Henry I was ‘the man against whom no one could prevail except God himself’. So wrote the author of the Brut chronicle. And indeed, almost every aspect of Henry’s rule was a success. The fourth son of William the Conqueror enjoyed an exceptionally long, peaceful and prosperous reign of thirty-five years, in which royal authority in England reached new heights. After his father’s death in 1087, England and Normandy had been split apart. Henry ruthlessly reunited them. After snatching the English Crown in 1100, he defeated his elder brother Robert Curthose at the battle of Tinchebrai in 1106 to seize control of Normandy, and thereafter kept Robert imprisoned for nearly three decades until he died at Cardiff castle in 1134. Henry encouraged the intermingling of a truly Anglo-Norman aristocracy, whose culture and landholdings straddled the Channel. Meanwhile, in Queen Matilda he chose a wife who would bring the Norman and Saxon bloodlines together, to heal the wounds of the Conquest.
Henry was a great lawgiver and administrator. He created a sophisticated system of Anglo-Norman government which was a vast improvement on anything that had been known under the rule of his father William the Conqueror or brother William Rufus. He granted the English barons a charter of liberties, which celebrated the laws of Edward the Confessor, guaranteed baronial rights and set out some limits to royal power. He sent royal judges into the English shires on large judicial circuits, investigating crimes, abuses and corruption and strengthening the Crown’s role in local government. He reformed the royal treasury, setting up an exchequer to make accounts twice a year and drawing together the accounting systems of England and Normandy under a single treasurer. And he did much to secure Normandy’s position on the Continent. Taken together, Henry’s government was one of the most sophisticated bureaucratic machines to have been seen in Europe since the Roman era. ‘In his time,’ said the Anglo-Saxon Chronicle, ‘no man dared do wrong against another; he made peace for man and beast.’
Yet for all King Henry I’s great triumphs, he failed in one vital task. He never managed to secure the future.
After William the Aetheling’s death in the White Ship disaster, Henry I tried hard to father another legitimate son on whom he could settle his lands and titles. Queen Matilda had died in 1118, so in 1121 Henry married the nubile teenager Adeliza of Louvain. Surprisingly for a man who had sired twenty-two bastard children, he was unable to impregnate his new wife.
That left Henry with one, rather desperate, option. Given that he could not groom as king any of his bastard sons (such as the extremely capable eldest, Robert earl of Gloucester), Henry decided that he would appoint as his heir his only other legitimate child: the Empress Matilda.

__DATA LINES__
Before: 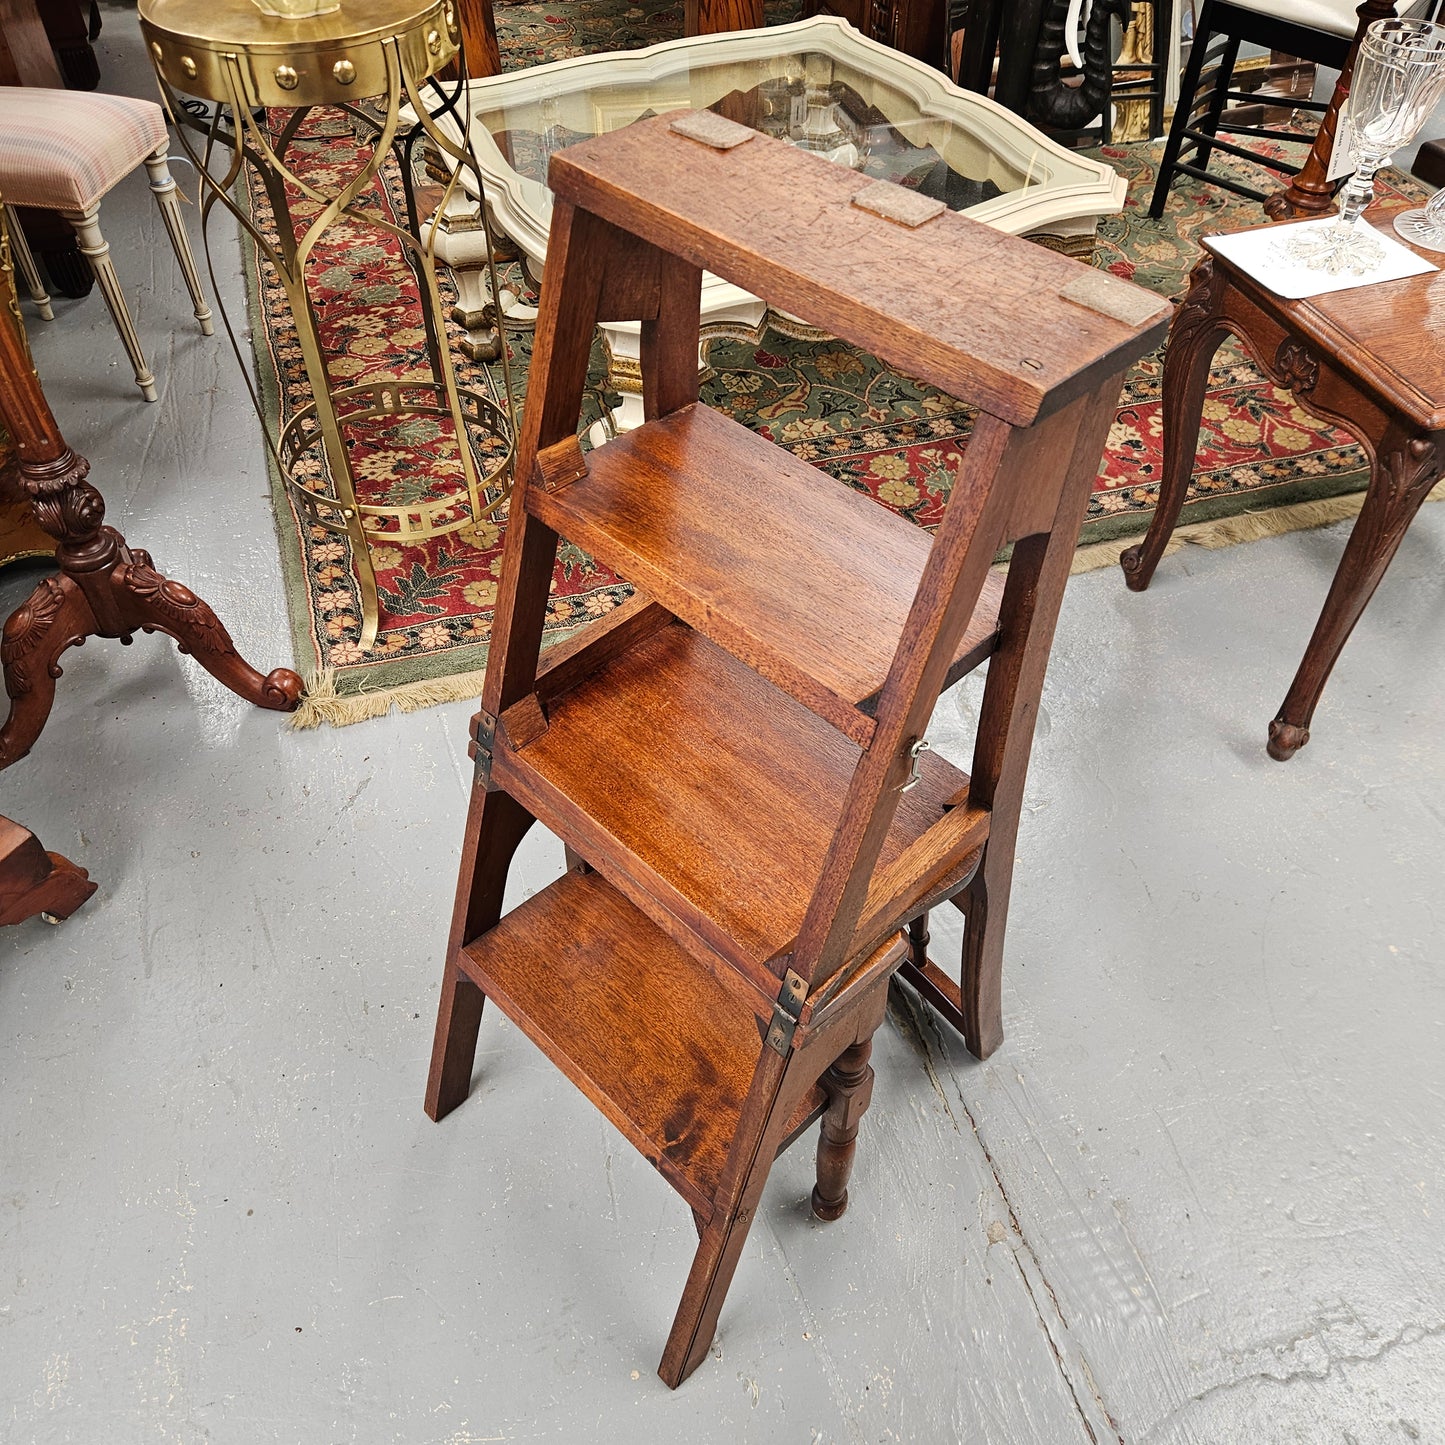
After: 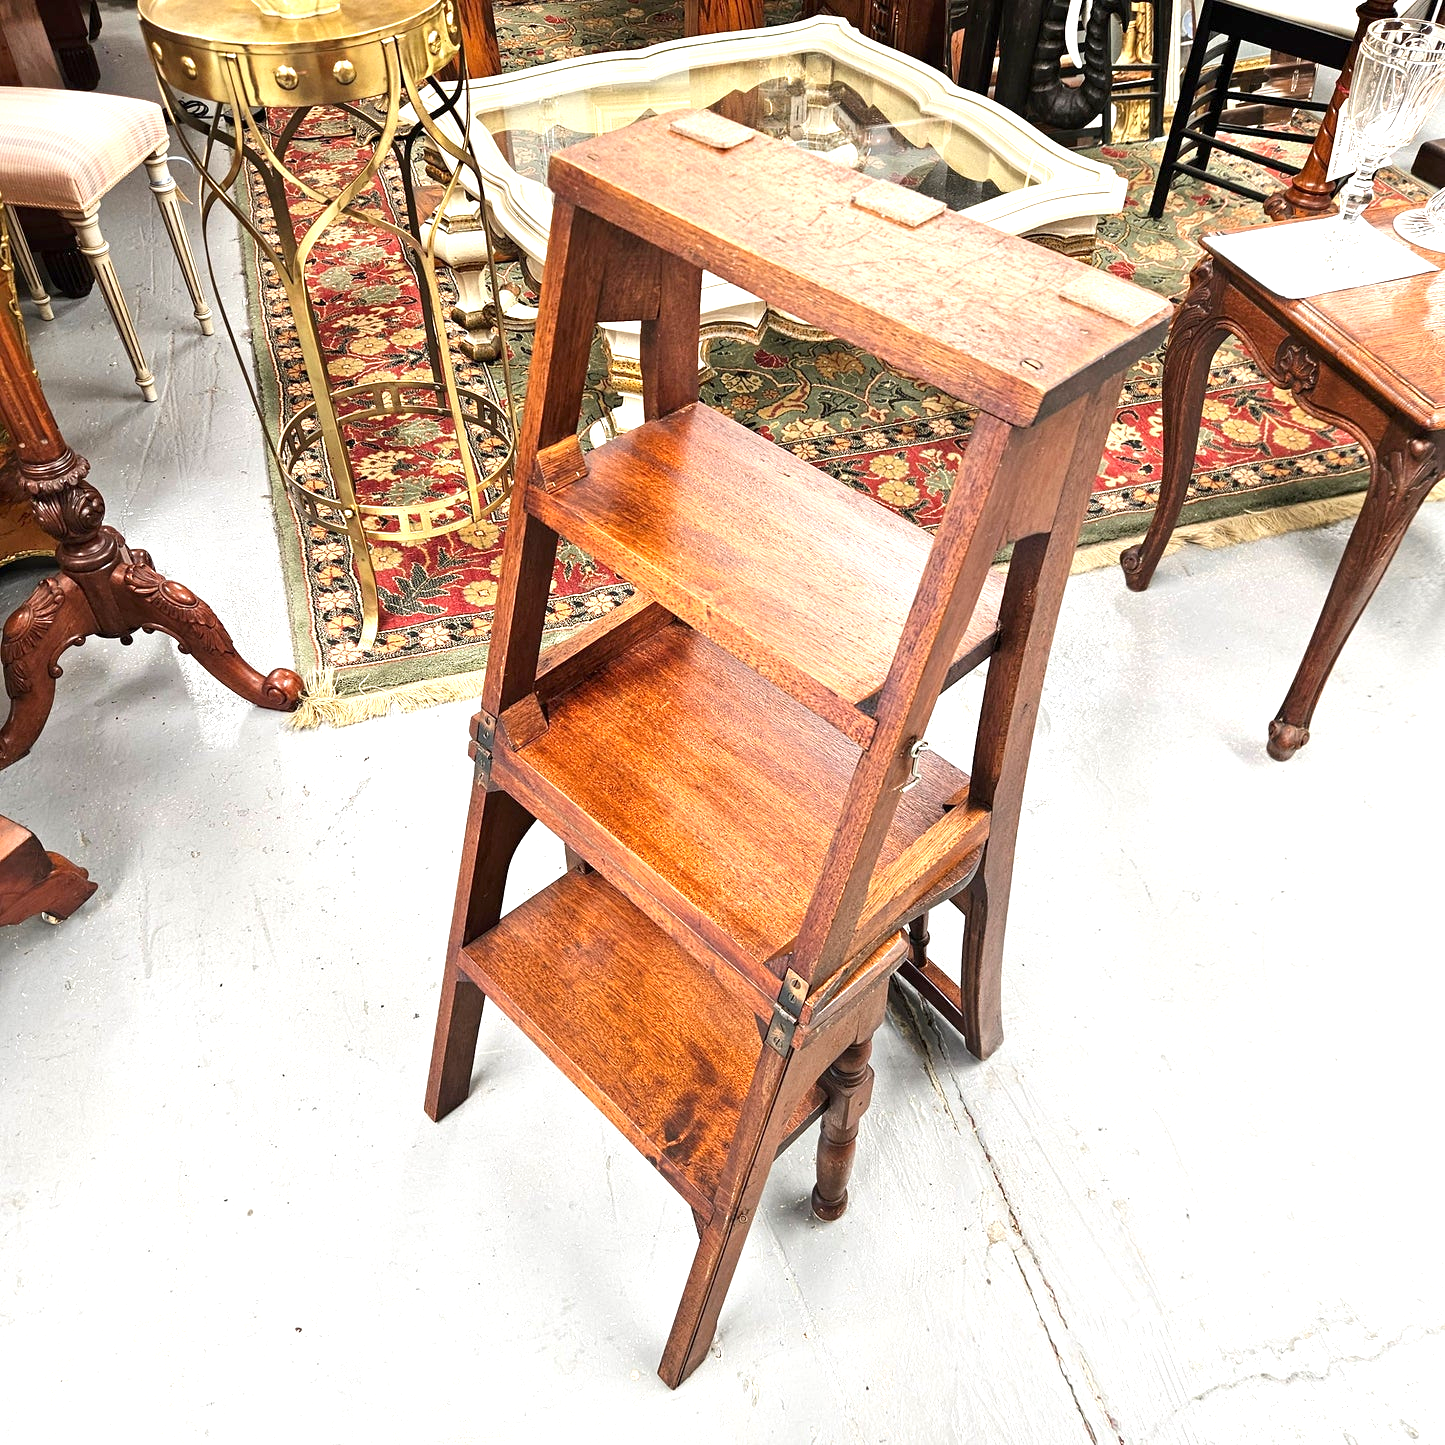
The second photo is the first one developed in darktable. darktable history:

---

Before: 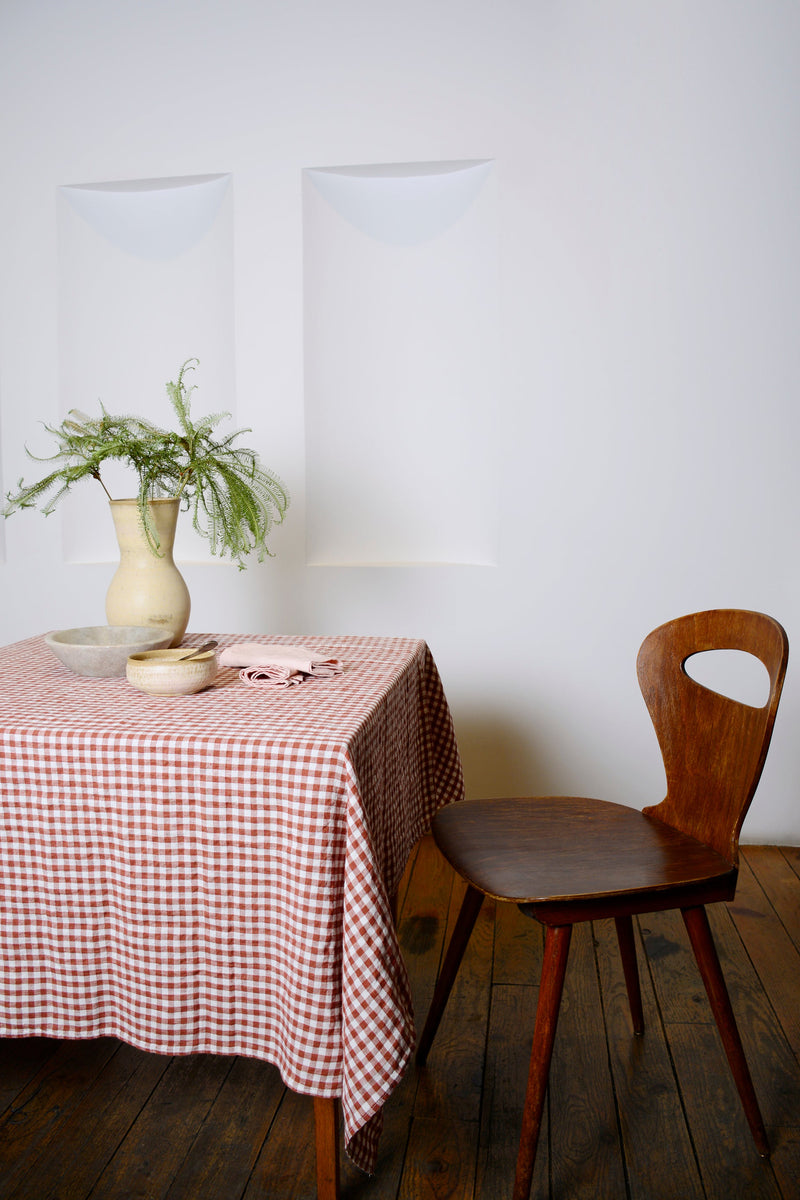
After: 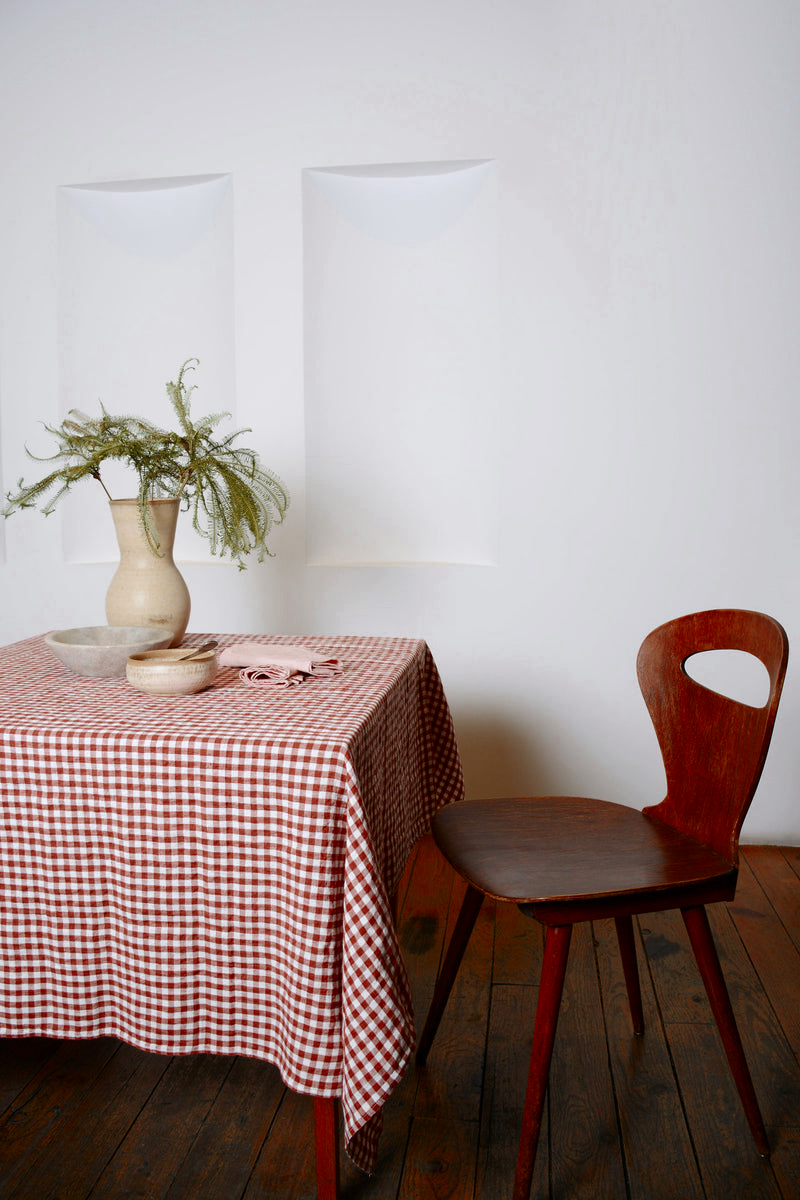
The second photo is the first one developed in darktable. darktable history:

__OBJECTIVE__
Can you reproduce the passage on Henry I from "After William the" up to and including "his new wife.", substituting "conceive a child with" for "impregnate"?

__THE RESPONSE__
After William the Aetheling’s death in the White Ship disaster, Henry I tried hard to father another legitimate son on whom he could settle his lands and titles. Queen Matilda had died in 1118, so in 1121 Henry married the nubile teenager Adeliza of Louvain. Surprisingly for a man who had sired twenty-two bastard children, he was unable to conceive a child with his new wife.